The midwife burst into the room just as I began pushing. She raced over and coached my pushes. It was easy to push down and out and to use the breath to control my body’s reactions to the contractions. It took 11 hard minutes of pushing and he was out. My mom and Ben watched the whole thing, but I kept my eyes closed and focused until they laid that sweet little baby on my chest for a brief second. He was a mess, and I was a mess, but he was mine. I wanted to keep him but was terrified at this point. He was crying and looked healthy, but at 6 weeks early they sent him off to the NICU as soon as they could get him away from me.
I felt a little shocked when they took him away, but also relieved, I was in no position to take that little guy at the moment. I finally looked around to see that everyone was smiling. The nurses and staff were all impressed with my quiet birth, they said that women usually yelled and screamed and I merely grunted a little. I felt like I was screaming!

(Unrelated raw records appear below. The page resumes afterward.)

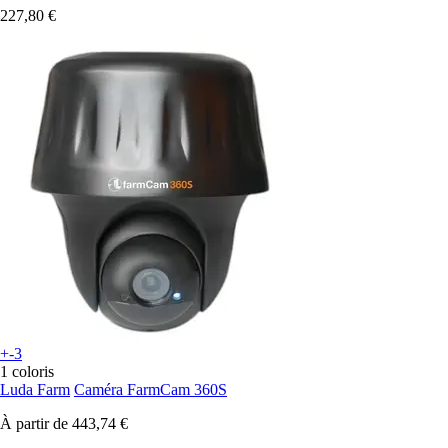
227,80 €
+-3
1 coloris
Luda Farm
Caméra FarmCam 360S
À partir de
443,74 €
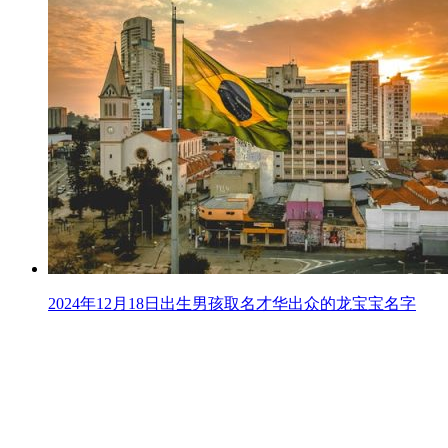
2024年12月18日出生男孩取名才华出众的龙宝宝名字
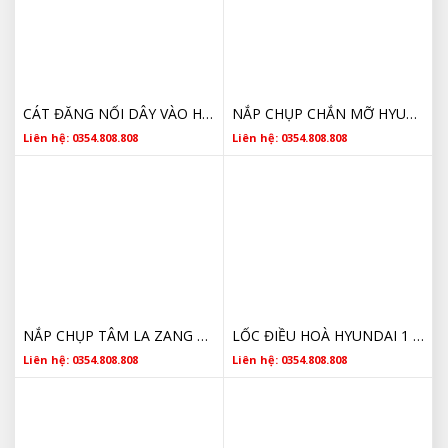
CÁT ĐĂNG NỐI DÂY VÀO HỘP SỐ HYUNDAI 3,5 TẤN CHÍNH HÃNG
NẮP CHỤP CHẮN MỠ HYUNDAI MIGHTY HD65 HD72 HD78 518515H001 CHÍNH HÃNG
Liên hệ: 0354.808.808
Liên hệ: 0354.808.808
NẮP CHỤP TÂM LA ZANG CHẮN MỠ HYUNDAI COUNTY 518515H001
LỐC ĐIỀU HOÀ HYUNDAI 1 TẤN CHÍNH HÃNG
Liên hệ: 0354.808.808
Liên hệ: 0354.808.808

The placenta came out easy, and because I had no drugs I was overly coherent when this happened and got to check it out- very cool, if not completely gross. My mom stayed with me and Ben went with the baby to watch him get all cleaned up and weighed and checked out. He was healthy and happy and already 5 and a half pounds at 34 weeks. Kid was a beast.
I was overly exhausted but so happy that everyone was alive after that whole ordeal and I couldn’t stop smiling. He stayed in the NICU for a couple weeks trying to adjust to the real world, but that’s a story for another day. This story ends with one happy momma and the sweetest babe on the hospital block.